◆ ACTION ITEM ◆
Please type out the records line for line, starting with the first line and going on through the line containing "bir araya geldi’", with both of those lines included.

◆ DATA ◆

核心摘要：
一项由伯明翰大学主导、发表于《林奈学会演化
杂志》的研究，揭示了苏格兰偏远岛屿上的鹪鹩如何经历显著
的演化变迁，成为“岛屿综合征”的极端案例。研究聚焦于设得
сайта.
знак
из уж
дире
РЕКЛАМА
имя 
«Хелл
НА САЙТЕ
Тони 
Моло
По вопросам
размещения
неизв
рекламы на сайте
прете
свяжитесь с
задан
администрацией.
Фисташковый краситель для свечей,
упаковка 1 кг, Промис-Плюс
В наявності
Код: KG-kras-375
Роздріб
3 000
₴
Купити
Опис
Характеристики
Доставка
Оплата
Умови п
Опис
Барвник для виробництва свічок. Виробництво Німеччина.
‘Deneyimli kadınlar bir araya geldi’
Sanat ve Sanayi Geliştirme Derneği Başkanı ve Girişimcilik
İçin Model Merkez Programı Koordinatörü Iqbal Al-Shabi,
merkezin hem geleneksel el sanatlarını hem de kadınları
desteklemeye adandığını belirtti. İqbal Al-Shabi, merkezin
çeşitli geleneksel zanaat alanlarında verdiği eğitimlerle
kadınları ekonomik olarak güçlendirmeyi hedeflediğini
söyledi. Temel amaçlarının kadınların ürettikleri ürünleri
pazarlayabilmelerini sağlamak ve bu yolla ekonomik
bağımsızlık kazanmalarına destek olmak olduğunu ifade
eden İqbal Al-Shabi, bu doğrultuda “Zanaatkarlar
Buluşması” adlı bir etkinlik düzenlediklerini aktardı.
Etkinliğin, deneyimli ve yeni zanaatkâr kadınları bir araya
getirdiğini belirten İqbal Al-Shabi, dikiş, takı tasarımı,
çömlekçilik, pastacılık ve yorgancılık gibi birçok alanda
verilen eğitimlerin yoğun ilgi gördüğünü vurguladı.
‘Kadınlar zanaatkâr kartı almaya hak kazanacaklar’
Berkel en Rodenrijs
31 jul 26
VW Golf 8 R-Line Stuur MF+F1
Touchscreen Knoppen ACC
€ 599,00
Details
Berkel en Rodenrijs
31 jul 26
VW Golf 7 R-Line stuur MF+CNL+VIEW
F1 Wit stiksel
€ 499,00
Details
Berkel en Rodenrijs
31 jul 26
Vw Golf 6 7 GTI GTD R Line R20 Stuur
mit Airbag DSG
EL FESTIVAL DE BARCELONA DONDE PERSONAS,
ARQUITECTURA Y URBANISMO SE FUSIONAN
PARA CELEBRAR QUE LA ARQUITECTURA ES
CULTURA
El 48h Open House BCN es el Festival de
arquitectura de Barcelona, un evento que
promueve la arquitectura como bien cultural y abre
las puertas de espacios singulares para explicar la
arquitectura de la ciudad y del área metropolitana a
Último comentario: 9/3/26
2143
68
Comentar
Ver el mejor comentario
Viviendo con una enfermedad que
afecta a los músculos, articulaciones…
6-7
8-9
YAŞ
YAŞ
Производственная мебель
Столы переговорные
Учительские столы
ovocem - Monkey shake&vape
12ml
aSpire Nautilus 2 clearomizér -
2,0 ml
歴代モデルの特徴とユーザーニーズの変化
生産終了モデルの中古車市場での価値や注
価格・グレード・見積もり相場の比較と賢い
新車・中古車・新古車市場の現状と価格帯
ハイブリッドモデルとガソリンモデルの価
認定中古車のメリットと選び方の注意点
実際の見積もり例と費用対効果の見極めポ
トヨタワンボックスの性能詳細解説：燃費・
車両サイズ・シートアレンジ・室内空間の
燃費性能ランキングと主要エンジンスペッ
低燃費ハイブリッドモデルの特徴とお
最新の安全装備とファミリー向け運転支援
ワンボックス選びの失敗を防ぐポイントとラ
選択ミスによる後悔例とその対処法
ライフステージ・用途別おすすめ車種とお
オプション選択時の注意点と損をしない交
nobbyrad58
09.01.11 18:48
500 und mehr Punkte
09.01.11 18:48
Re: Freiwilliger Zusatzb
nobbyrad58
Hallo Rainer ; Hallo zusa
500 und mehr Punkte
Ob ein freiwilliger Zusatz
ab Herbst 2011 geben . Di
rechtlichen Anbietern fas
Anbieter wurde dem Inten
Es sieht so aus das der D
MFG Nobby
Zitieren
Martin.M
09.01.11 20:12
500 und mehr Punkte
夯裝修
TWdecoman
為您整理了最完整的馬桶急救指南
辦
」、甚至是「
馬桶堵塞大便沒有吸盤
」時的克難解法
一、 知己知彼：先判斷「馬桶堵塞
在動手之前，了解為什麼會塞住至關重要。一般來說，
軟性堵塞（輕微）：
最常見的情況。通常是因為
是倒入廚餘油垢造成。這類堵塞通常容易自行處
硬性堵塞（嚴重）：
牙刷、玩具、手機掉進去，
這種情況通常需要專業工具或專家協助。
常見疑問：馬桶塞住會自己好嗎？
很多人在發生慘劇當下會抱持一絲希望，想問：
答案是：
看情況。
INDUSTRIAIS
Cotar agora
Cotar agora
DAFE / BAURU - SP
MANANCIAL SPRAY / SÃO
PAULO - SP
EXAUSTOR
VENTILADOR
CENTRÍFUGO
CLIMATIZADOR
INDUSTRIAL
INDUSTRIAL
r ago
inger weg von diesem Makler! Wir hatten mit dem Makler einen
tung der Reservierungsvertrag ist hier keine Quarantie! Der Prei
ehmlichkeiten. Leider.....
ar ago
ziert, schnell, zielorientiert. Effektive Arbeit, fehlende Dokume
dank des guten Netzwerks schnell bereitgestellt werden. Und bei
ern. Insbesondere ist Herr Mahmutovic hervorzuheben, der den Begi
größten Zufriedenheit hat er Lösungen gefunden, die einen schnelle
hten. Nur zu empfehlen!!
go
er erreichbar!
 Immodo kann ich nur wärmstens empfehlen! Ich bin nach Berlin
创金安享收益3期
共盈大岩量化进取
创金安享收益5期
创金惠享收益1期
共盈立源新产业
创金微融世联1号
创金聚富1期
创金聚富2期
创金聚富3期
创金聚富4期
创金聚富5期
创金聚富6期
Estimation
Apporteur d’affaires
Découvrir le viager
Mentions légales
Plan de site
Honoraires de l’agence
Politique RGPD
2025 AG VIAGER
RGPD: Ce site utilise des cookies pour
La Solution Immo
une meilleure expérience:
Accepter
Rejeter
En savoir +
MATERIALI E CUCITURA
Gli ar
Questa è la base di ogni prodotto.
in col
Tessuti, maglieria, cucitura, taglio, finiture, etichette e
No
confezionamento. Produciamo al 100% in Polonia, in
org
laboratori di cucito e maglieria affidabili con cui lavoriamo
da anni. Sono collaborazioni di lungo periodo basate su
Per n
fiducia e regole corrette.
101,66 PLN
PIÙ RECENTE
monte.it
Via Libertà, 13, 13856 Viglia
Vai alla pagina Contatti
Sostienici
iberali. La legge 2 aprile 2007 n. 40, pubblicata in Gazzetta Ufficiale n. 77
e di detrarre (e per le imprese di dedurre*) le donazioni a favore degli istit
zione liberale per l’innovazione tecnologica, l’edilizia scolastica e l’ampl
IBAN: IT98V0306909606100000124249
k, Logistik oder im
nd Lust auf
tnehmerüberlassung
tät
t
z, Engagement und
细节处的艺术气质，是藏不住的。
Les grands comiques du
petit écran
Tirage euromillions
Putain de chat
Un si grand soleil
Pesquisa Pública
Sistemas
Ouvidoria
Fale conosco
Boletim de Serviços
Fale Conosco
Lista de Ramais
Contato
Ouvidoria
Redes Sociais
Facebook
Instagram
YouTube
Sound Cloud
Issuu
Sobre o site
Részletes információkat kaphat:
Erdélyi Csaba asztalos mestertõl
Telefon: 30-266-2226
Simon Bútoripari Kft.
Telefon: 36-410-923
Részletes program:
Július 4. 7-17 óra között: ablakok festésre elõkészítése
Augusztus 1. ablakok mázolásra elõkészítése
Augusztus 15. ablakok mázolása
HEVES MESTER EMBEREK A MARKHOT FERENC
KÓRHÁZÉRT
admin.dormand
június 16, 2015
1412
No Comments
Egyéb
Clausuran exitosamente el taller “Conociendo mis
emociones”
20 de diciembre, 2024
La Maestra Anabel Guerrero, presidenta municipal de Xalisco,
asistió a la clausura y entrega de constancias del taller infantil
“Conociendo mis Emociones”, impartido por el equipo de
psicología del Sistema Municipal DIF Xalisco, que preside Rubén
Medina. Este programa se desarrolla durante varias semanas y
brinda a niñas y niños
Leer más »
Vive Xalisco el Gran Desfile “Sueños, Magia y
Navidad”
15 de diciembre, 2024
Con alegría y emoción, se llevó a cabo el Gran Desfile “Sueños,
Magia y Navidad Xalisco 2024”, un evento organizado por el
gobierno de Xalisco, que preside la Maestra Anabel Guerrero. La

◆ RESULT OF THIS EXERCISE ◆
核心摘要：
一项由伯明翰大学主导、发表于《林奈学会演化
杂志》的研究，揭示了苏格兰偏远岛屿上的鹪鹩如何经历显著
的演化变迁，成为“岛屿综合征”的极端案例。研究聚焦于设得
сайта.
знак
из уж
дире
РЕКЛАМА
имя 
«Хелл
НА САЙТЕ
Тони 
Моло
По вопросам
размещения
неизв
рекламы на сайте
прете
свяжитесь с
задан
администрацией.
Фисташковый краситель для свечей,
упаковка 1 кг, Промис-Плюс
В наявності
Код: KG-kras-375
Роздріб
3 000
₴
Купити
Опис
Характеристики
Доставка
Оплата
Умови п
Опис
Барвник для виробництва свічок. Виробництво Німеччина.
‘Deneyimli kadınlar bir araya geldi’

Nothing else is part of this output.